Svane counters this argument, saying that for the most part, human agents will be replaced, as that’s the role of technology. “We give customers a better experience by eliminating the human hurdle,” he said. “As people, we want to be empowered to help ourselves. We are in better control of our destiny without having to ask others for help.”
It’s here that the future of Zendesk rests. The company uses the data it collects from customer searches and inquiries to provide a likely solution without the need for a phone call or email exchange. In the olden days, we had to dial a phone number, send an email, or visit a company’s website.
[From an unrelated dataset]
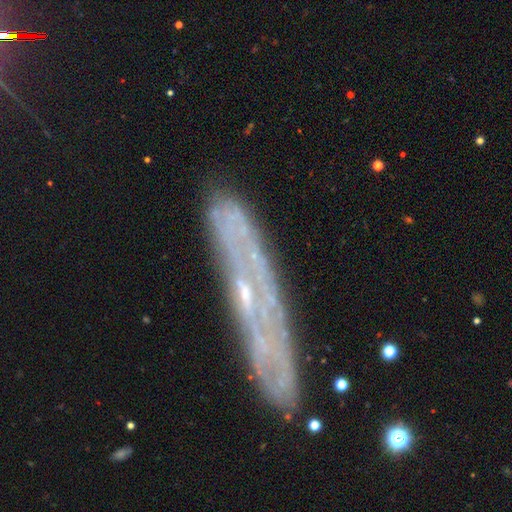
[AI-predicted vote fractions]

However, times have definitely changed, and, increasingly, customer support is coming to us.
Whether through WhatsApp, WeChat, Twitter, Facebook, Facebook Messenger, Instagram, SMS, email, or on a forum, there’s an explosion of avenues through which we can voice our opinions about a company or product. Just ask Comcast. To help business adapt to the corresponding shift in consumer behavior, Zendesk is positioning itself as the platform of choice for just “being there.”
“You have to embrace all the platforms, but you have to find out what’s best for the business,” Svane explained. This may mean email and the Web, providing service on Facebook and Twitter, creating a bot, or even just being present on Snapchat. “Businesses need to have an agnostic approach to channels.”
And while we’re on the subject of technology disrupting humans, Zendesk has no intention of building out its own customer service bot. “There are a lot of great initiatives out there, and we would leverage any of those,” Svane said. “Our focus right now is to tailor content for the current [bot] framework.” However, he does think there’s an opportunity for Zendesk to help educate bots “about the content that our customers already have, its knowledge base, and self-service forms. We can help bots learn about consuming information and helping customers.”
Regardless of the medium, one thing that’s certain is that the overall attitude companies take toward customer service has fundamentally shifted. And if this leads to people embracing your product in new ways, well, that’s going to have a positive impact on the bottom line.